Record keeping and data entry mostly requires hiring dedicated data entry professionals. You can easily reduce operational costs by doing away with inefficient processes done manually by leveraging OCR and Artificial intelligence.

●    Saves time

You can save up to 75% of time spent on data entry by deploying OCR. It helps in improving and creating efficient data processing workflows by faster data entry processes.

●    Highly scalable

You can equip yourself to handle any unexpected spike in data entry demand for huge volumes of data

●    Increases productivity

Allocate man-hours and resources to much more productive tasks that immediately affect the bottom line.

●    Increases worker satisfaction

Repetitive manual data entry processes impact workers, you can easily eliminate the need of monotonous data entry requirements and effectively engage your employees in more productive tasks.

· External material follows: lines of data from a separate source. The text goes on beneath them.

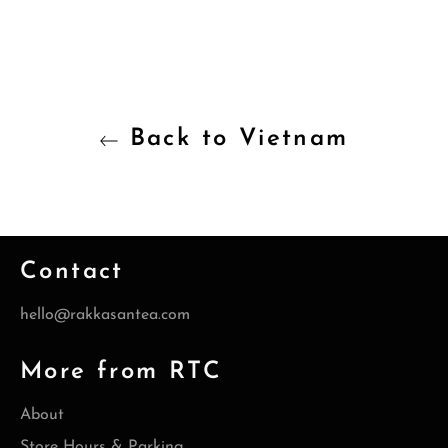
Back to Vietnam
Contact
hello@rakkasantea.com
More from RTC
About
Store Hours & Parking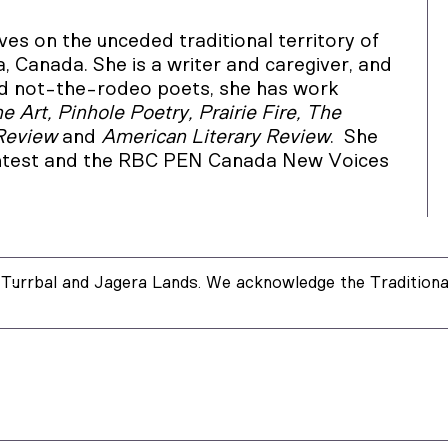
es on the unceded traditional territory of
 Canada. She is a writer and caregiver, and
 and not-the-rodeo poets, she has work
 Art, Pinhole Poetry, Prairie Fire, The
 Review
and
American Literary Review
. She
ontest and the RBC PEN Canada New Voices
Turrbal and Jagera Lands. We acknowledge the Traditional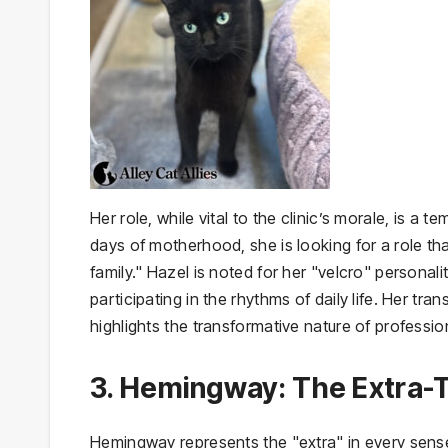
Her role, while vital to the clinic’s morale, is a
days of motherhood, she is looking for a role th
family." Hazel is noted for her "velcro" persona
participating in the rhythms of daily life. Her tr
highlights the transformative nature of professi
3. Hemingway: The Extra
Hemingway represents the "extra" in every sense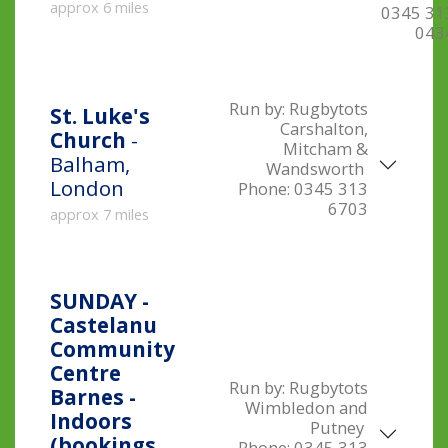
approx 6 miles
0345 31
043
Run by:
Rugbytots
St. Luke's
Carshalton,
Church
-
Mitcham &
Balham,
Wandsworth
London
Phone:
0345 313
6703
approx 7 miles
SUNDAY -
Castelanu
Community
Centre
Run by:
Rugbytots
Barnes -
Wimbledon and
Indoors
Putney
(bookings
Phone:
0345 313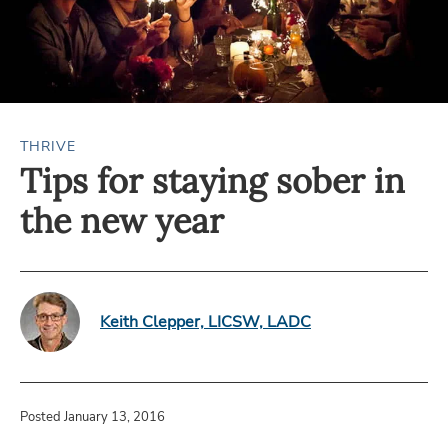
THRIVE
Tips for staying sober in
the new year
Keith Clepper, LICSW, LADC
Posted January 13, 2016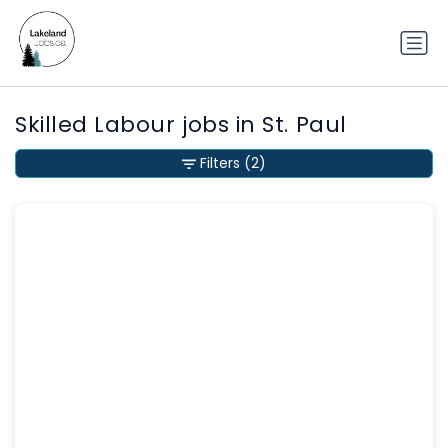
Skilled Labour jobs in St. Paul
Filters
(2)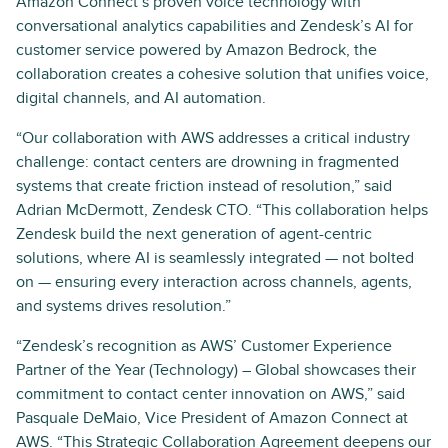
Amazon Connect’s proven voice technology with
conversational analytics capabilities and Zendesk’s AI for
customer service powered by Amazon Bedrock, the
collaboration creates a cohesive solution that unifies voice,
digital channels, and AI automation.
“Our collaboration with AWS addresses a critical industry
challenge: contact centers are drowning in fragmented
systems that create friction instead of resolution,” said
Adrian McDermott, Zendesk CTO. “This collaboration helps
Zendesk build the next generation of agent-centric
solutions, where AI is seamlessly integrated — not bolted
on — ensuring every interaction across channels, agents,
and systems drives resolution.”
“Zendesk’s recognition as AWS’ Customer Experience
Partner of the Year (Technology) – Global showcases their
commitment to contact center innovation on AWS,” said
Pasquale DeMaio, Vice President of Amazon Connect at
AWS. “This Strategic Collaboration Agreement deepens our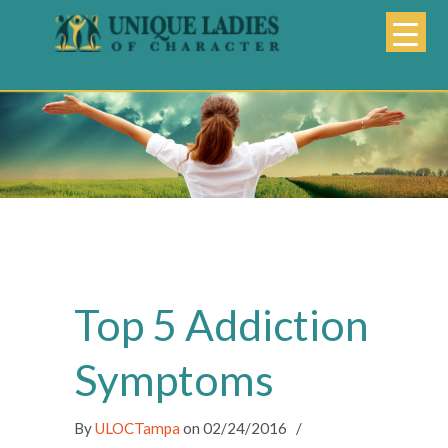
Top 5 Addiction
Symptoms
By
ULOCTampa
on
02/24/2016
/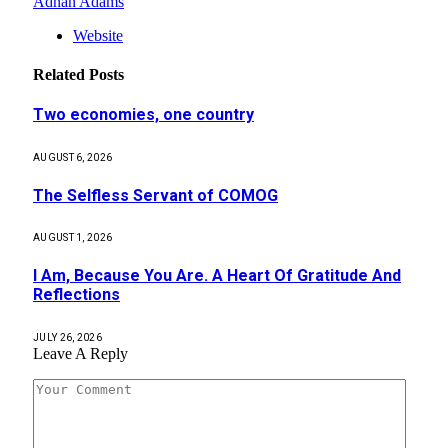
Adnan Adams
Website
Related
Posts
Two economies, one country
AUGUST 6, 2026
The Selfless Servant of COMOG
AUGUST 1, 2026
I Am, Because You Are. A Heart Of Gratitude And
Reflections
JULY 26, 2026
Leave A Reply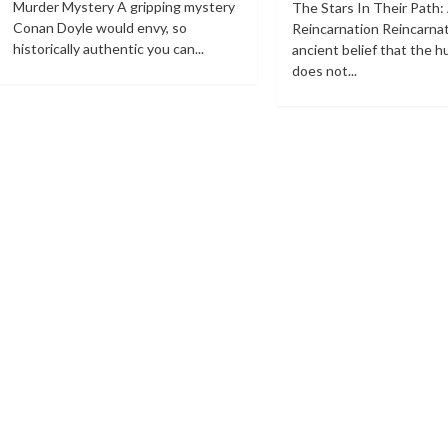
Murder Mystery A gripping mystery
The Stars In Their Path:
Conan Doyle would envy, so
Reincarnation Reincarnat
historically authentic you can...
ancient belief that the 
does not...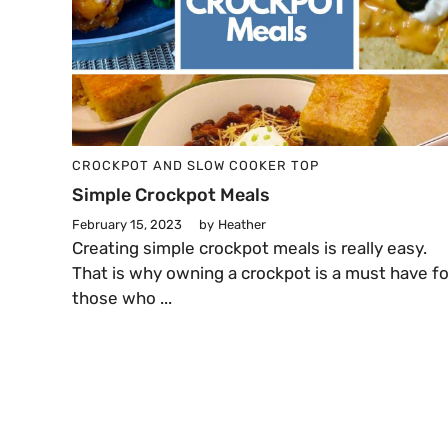
CROCKPOT AND SLOW COOKER
TOP
Simple Crockpot Meals
February 15, 2023
by
Heather
Creating simple crockpot meals is really easy.
That is why owning a crockpot is a must have fo
those who ...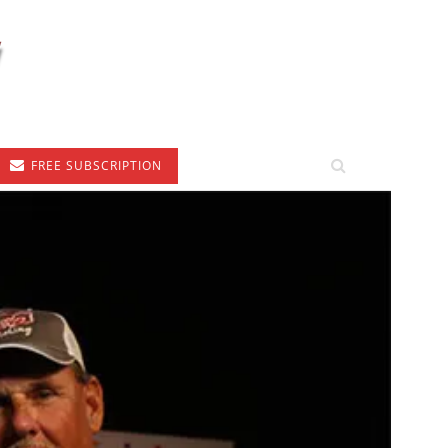
FREE SUBSCRIPTION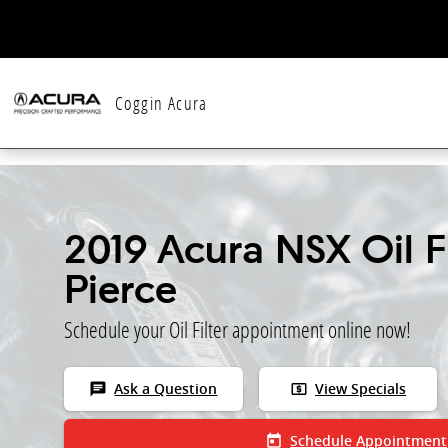
Skip to main content
Coggin Acura
2019 Acura NSX Oil Fi
Pierce
Schedule your Oil Filter appointment online now!
chat
local_atm
Ask a Question
View Specials
today
Schedule Appointment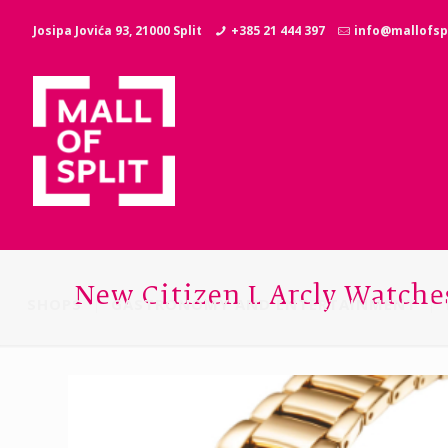
Josipa Jovića 93, 21000 Split
+385 21 444 397
info@mallofspl
New Citizen L Arcly Watche
SHOPS
GASTRONOMY AND ENTERTAINMENT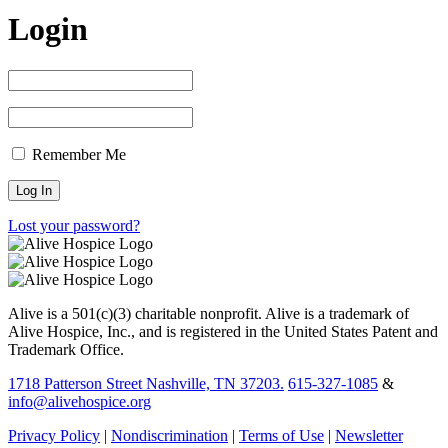
Login
Remember Me
Lost your password?
Alive is a 501(c)(3) charitable nonprofit. Alive is a trademark of
Alive Hospice, Inc., and is registered in the United States Patent and
Trademark Office.
1718 Patterson Street Nashville, TN 37203.
615-327-1085
&
info@alivehospice.org
Privacy Policy
|
Nondiscrimination
|
Terms of Use
|
Newsletter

When to automate records analytics?

Automation can truly advance and enhance the data analytics process, but the real question is when exactly should you deploy automation? As a basic rule, it is most appropriate for rules-based, repetitive tasks that are a part of a stable business process. However, with advancements in Artificial Intelligence, it has become possible to automate even the cognitive tasks that may not be rules-based.

Many analytical responsibilities could use automation:

  • Creating dashboards, and reporting in a trendy fashion, are perfect applications for automation. Automated analytics structures can help in streaming, processing, and aggregating records for publishing to interactive plots and live data summaries.
  • Automation simplifies records preservation responsibilities which include editing and tuningthe records in a data warehouse. An enterprise needs to take advantage of the numerous equipment that facilitates mechanically integrating new records, reassessing or migrating records from legacy structures.
  • Data entry automation can streamline records coaching responsibilities. Tools like visible programming platforms can mechanically label records, educate and validate models, and iterate verification of the runs to optimize parameters.
  • Another crucial application for an enterprise could be automating data validation to detect typos, flag off and impute missing values, while identifying content and formats that do not match a dynamic data model. Through this type of analytics automation, you will not only be able to streamline data modelling processes, but also will be able to enforce adherence to the dynamic data models by automatically analysing and transforming data.

When you are at a business juncture, where you think the above mentioned analytical responsibilities can be automated, that is when you must deploy data entry automation.

Read about Data entry automation Uses cases .

How does KlearStack enable businesses to automate their data processing?

KlearStack Artificial Intelligence automates the acquisition of invoices and free-form expense reports, resulting in fewer corrections, lower costs, and faster payments. KlearStack provides automated invoice processing without templates, reducing the hassle of manual entry of unstructured documents. Say no to templates and regex rules!

Interested in Intelligent Data Entry Automation Tools?

The OCR Platform from KlearStack is an intelligent data digitization solution which is powered by AI technology, and can accurately extract data from a variety of documents.

Ashutosh Saitwal
Ashutosh Saitwal

Ashutosh is the founder and director of the award winning KlearStack AI platform. You can catch him speaking at NASSCOM events around the world where he speaks and is an evangelist for RPA, AI, Machine Learning and Intelligent Document Processing.